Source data
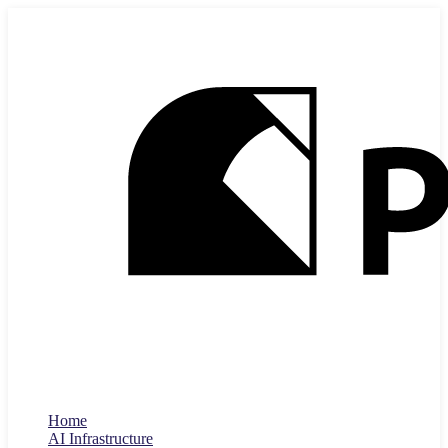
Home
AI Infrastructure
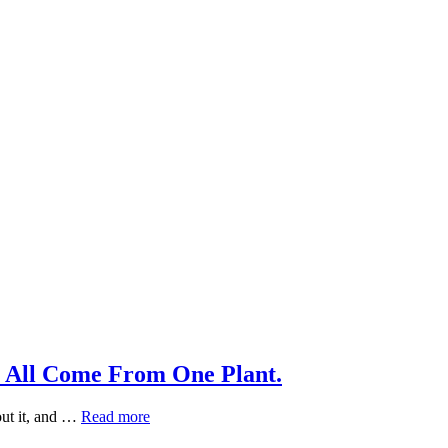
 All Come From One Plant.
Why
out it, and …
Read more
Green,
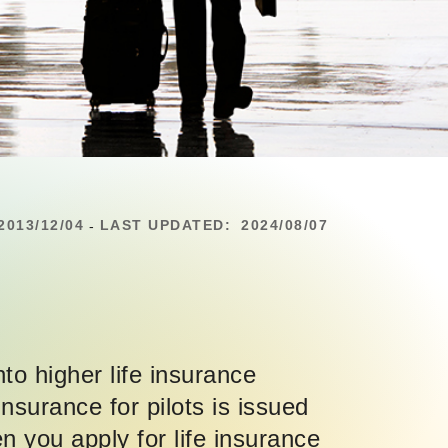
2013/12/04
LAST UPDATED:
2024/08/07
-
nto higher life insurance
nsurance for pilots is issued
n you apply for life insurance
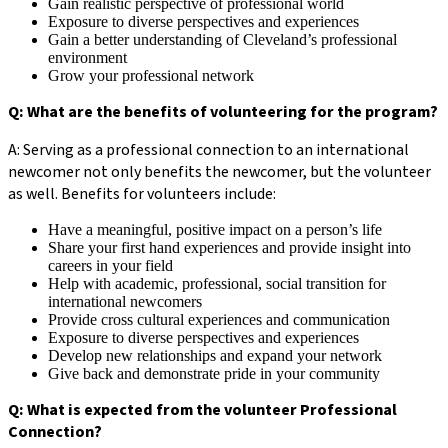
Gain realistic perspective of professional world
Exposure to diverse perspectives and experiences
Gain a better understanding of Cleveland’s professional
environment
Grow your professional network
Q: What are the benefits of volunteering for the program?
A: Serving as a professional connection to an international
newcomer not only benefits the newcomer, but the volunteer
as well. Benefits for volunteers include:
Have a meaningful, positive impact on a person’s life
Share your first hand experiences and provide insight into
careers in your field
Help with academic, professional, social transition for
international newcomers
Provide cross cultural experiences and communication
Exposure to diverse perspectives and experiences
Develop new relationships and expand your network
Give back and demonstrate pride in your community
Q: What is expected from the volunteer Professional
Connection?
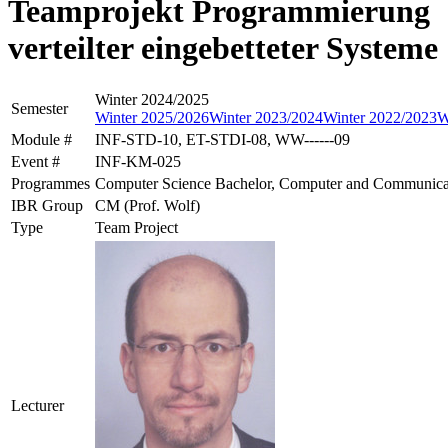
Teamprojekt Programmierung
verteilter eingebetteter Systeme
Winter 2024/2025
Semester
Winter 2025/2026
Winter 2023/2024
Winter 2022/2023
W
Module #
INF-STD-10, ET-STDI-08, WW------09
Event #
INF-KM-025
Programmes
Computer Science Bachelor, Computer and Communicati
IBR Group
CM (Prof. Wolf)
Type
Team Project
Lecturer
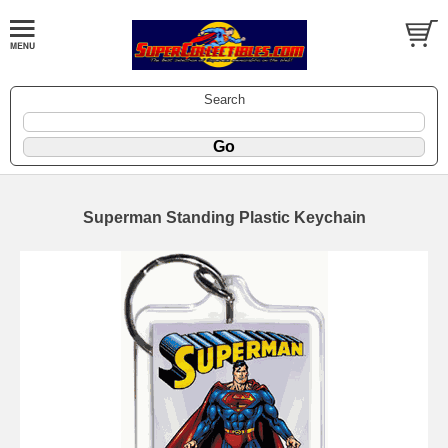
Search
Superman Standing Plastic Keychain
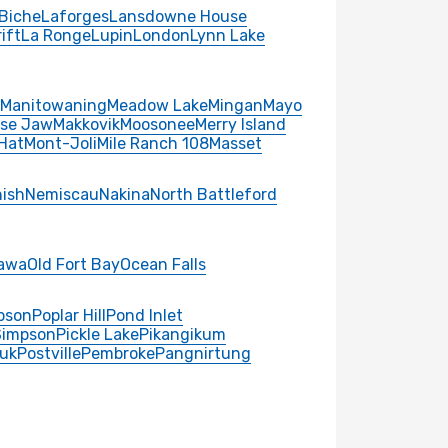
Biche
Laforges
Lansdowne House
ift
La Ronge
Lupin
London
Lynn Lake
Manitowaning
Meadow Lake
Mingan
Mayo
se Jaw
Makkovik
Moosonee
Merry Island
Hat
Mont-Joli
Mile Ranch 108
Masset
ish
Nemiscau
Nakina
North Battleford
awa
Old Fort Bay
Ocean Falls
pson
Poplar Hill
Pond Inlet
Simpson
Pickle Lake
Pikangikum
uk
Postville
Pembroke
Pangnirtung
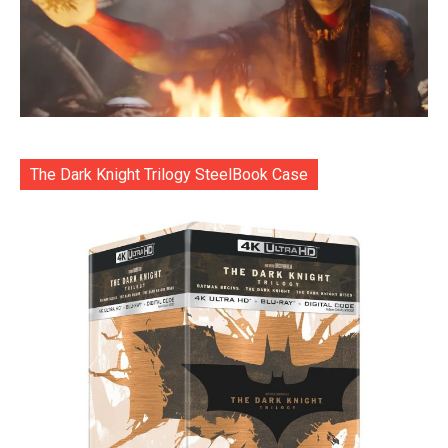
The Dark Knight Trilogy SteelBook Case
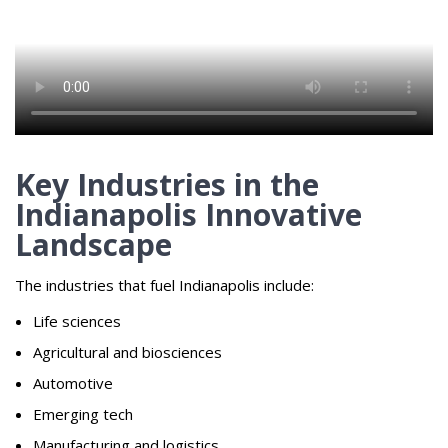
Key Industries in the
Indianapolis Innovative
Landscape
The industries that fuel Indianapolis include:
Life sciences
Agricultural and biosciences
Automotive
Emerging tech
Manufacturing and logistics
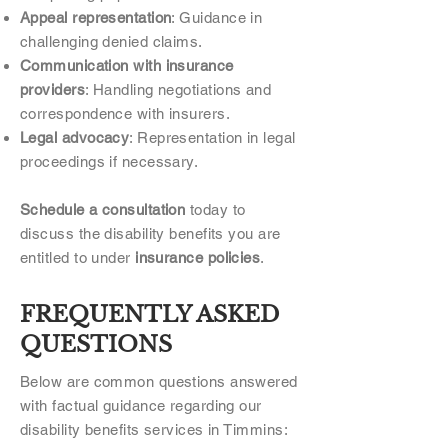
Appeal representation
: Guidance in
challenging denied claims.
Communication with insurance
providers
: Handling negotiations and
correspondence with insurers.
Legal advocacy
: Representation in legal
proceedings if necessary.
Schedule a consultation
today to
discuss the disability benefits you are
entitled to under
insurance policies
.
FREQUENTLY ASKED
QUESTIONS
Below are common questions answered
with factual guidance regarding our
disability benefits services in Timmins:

▶ **Your assignment**
Please reproduce everything from the start of the records down to the line containing "n you apply for life insurance", word for word, including that line. Leave the pictures out.

▶ **Response**
Home
AI Infrastructure
 All Come From One Plant.
Why
out it, and …
Read more
Green,
2013/12/04
LAST UPDATED:
2024/08/07
-
nto higher life insurance
nsurance for pilots is issued
n you apply for life insurance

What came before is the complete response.